• _TASK INSTRUCTIONS_
Extract the final stretch of the data: the line that contains "ring pip: (569, 593)" and every line after it, unaltered, and no other lines.

• • • • •

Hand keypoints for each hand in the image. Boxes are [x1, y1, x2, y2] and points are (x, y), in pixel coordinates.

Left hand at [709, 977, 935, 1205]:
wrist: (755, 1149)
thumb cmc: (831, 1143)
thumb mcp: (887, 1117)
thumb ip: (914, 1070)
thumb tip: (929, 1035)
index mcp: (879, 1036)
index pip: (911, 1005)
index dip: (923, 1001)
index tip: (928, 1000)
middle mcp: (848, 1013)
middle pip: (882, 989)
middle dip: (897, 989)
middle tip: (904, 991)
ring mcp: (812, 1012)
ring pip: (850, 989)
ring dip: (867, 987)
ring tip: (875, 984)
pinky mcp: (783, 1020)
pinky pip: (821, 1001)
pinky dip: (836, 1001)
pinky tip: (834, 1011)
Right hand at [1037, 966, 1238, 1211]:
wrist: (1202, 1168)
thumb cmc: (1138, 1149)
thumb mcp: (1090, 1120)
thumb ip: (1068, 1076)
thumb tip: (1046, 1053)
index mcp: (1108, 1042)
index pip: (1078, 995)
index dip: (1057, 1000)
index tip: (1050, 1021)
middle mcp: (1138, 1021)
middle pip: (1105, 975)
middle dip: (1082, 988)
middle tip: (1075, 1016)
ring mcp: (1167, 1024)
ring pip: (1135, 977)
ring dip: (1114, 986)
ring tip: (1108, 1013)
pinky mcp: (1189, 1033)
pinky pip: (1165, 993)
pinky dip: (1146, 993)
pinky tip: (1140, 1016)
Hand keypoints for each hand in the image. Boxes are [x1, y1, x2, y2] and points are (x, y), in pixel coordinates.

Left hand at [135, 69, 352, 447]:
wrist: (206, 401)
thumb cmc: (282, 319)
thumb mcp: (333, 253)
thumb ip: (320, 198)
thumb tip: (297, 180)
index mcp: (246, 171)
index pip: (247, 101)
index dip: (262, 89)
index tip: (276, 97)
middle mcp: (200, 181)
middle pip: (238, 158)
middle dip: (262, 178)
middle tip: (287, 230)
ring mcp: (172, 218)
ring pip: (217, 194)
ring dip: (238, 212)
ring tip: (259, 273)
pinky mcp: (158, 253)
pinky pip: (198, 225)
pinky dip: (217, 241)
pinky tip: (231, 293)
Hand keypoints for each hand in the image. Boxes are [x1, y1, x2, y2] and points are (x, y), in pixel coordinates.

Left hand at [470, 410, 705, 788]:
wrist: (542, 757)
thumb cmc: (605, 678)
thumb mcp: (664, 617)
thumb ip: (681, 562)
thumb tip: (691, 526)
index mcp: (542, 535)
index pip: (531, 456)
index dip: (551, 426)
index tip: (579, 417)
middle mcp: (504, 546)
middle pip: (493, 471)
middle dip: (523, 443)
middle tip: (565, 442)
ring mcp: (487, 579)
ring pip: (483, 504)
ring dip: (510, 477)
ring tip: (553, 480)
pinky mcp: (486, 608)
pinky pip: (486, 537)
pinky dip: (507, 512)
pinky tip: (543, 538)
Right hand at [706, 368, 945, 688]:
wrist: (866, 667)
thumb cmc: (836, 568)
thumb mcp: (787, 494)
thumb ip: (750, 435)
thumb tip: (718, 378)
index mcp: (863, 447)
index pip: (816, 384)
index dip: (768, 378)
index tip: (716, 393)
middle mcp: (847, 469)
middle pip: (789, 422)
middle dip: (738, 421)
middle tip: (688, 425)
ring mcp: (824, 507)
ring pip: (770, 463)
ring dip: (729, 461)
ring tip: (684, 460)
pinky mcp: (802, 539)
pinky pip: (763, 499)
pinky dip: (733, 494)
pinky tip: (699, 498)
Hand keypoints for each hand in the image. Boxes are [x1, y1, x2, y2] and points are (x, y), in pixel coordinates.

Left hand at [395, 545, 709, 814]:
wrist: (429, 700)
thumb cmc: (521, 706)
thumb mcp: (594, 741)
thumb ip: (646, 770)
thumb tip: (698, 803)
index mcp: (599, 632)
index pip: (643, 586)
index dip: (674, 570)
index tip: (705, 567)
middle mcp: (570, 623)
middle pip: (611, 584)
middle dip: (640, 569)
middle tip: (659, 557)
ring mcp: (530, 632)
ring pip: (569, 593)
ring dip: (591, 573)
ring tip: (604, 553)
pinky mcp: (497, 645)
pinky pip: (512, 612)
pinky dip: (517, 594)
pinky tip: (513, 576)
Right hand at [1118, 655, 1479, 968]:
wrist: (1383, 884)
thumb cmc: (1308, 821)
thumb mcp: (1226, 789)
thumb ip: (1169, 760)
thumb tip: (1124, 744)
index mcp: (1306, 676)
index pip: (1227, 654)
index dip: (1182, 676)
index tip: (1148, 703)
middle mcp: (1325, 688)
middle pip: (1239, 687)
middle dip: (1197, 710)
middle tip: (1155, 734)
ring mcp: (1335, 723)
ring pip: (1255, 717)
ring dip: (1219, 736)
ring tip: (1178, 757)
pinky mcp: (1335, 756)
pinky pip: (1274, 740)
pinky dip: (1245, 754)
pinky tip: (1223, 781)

• • • • •

• _THE ANSWER_
ring pip: (569, 593)
ring dip: (591, 573)
ring tip: (604, 553)
pinky mcp: (497, 645)
pinky pip: (512, 612)
pinky dip: (517, 594)
pinky tip: (513, 576)
Right hand at [1118, 655, 1479, 968]:
wrist: (1383, 884)
thumb cmc: (1308, 821)
thumb mcp: (1226, 789)
thumb ip: (1169, 760)
thumb tip: (1124, 744)
index mcp: (1306, 676)
index pip: (1227, 654)
index dip: (1182, 676)
index tip: (1148, 703)
middle mcp: (1325, 688)
middle pip: (1239, 687)
middle dip: (1197, 710)
middle tip: (1155, 734)
ring mcp: (1335, 723)
ring pip: (1255, 717)
ring dip: (1219, 736)
ring tip: (1178, 757)
pinky mcp: (1335, 756)
pinky pip: (1274, 740)
pinky dip: (1245, 754)
pinky tip: (1223, 781)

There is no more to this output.